I would argue that businesses have to work together, this is a necessity especially in today’s day and age where we move from one crisis to another and also due to the connectivity of the world.
We are not living in an isolated world anymore so there is the need to collaborate across countries, regions and parts of the world.
When it comes to Europe it is even more important to collaborate between the North and South. Tourism is less important for countries of the North but they still have what to learn and offer to the businesses in the countries of the South.
Ambitious projects can only be achieves when there is collaboration across the board where companies and businesses build on each other’s respective points of excellence because nobody on earth has all the skills or technical knowhow.
It is a matter of finding compatible partners and building synergies in order to survive.
Mediterranean Tourism forum opening speeches
The Mediterranean Tourism Forum was officially kicked off on Tuesday with 30 different countries paving the way forward for the next generation of tourists.
Together with Stakeholders, Tourism Minister Clayton Bartolo, MHRA President Andrew Agius Muscat and Directorate-General for Internal Market, Industry, Entrepreneurship and Tourism gave the opening speeches to the conference.
Bartolo started off by stating the importance the tourism sector has within the European Union economy. “The mediterranean provides the EU with on of its economic drivers, tourism. Tourism accounts for 30% of the global tourism market and 23% of the global income from the tourism sector.”
“With these stats, we need a Mediterranean focused think tank (The Mediterranean Brain) which focuses on the issues particular to the region. Malta has to act as a leader in the tourism sector by devising new policies and strategies.”
The Malta post pandemic tourism recovery strategy 2021-2030 targets these issues directly. Bartolo believes that Malta is already at the second stage of this plan, that of revitalising the tourism sector.
“We must revitalise, the hospitality sector in Malta has to be a sterling example for the Mediterranean countries and Malta must also act as a beacon to lead other towards a sustainable and suitable tourism sector of the future.”
Recover, Rethink and Revitalise; those are the key areas of the tourism future of the future, Bartolo said.
Superti called the Mediterranean region an icon when it comes to global tourism. “It is iconic for providing culture, history, nature, gastronomy and the obvious sun and sea. Unfortunately this are is also fragile from factors such as climate change and immigration and we can only help each other by moving forward.”

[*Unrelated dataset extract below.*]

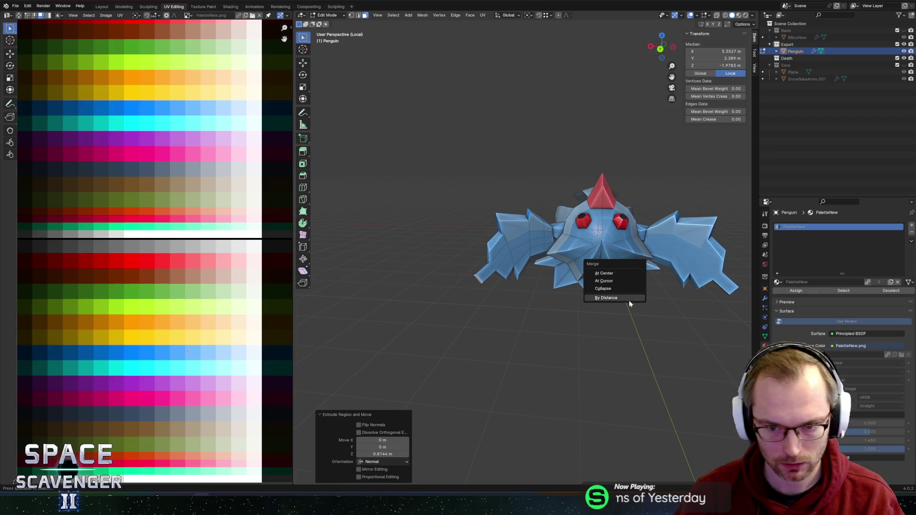
left_click(610, 291)
Check the new spike in Object Mode, then slide an edge along the wing.
middle_click_drag(610, 291, 485, 277)
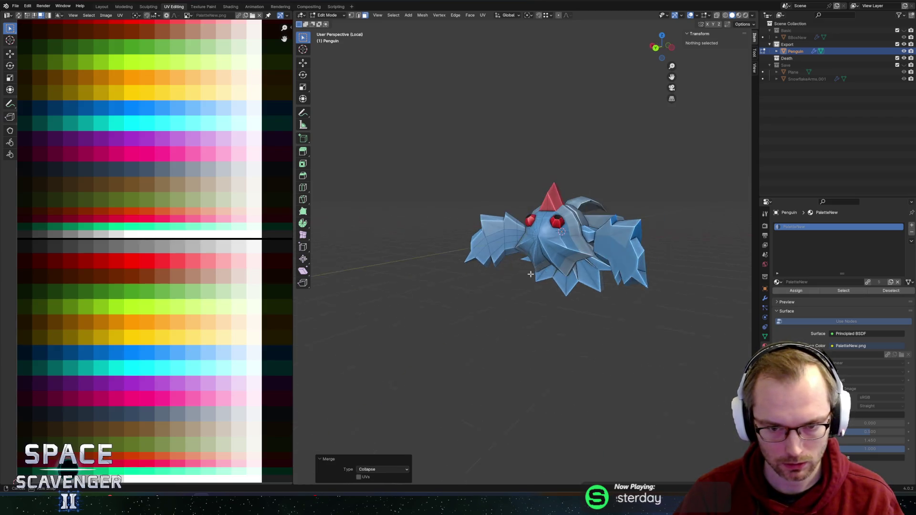
scroll(484, 277, "up", 3)
key("Tab")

Throughout the last year, the European Union considered tourism one of the 14 major powerhouses in the EU economy. Superti stated that tourism contributes anywhere between 10% and 30% of the GDP in Europe, included more than 23 million jobs in the sector.
“The consequences of the pandemic are not completely over and as the EU we have to help in the short term solutions as well as the long term ones. We have therefore launched a roadmap for the EU to transition to catering to the tourist of the future.”
Superti said that this roadmap is based on three guiding principles which are resilience, sustainability and digitalization. “We are in a time where we are moving from one crisis to another and we have to prepare for the future.”
Sustainable transport especially for tourists is a topic being discussed in EU, according to Superti. She also said that the issue of connectivity to Malta is at the heart of this discussion where the main aim is to reach a balance with better connectivity and sustainability for the environment.
Another main asset to the EU and the tourism sector in Europe are the small and medium enterprises which offer diversity to the tourism sector.
“Malta also aligns its tourism strategy with that of the EU and I would like to conclude by saying that we are now focusing together with the government to implement the plan they put forward in order to strengthen not only the Maltese tourism sector but the whole European tourism product.”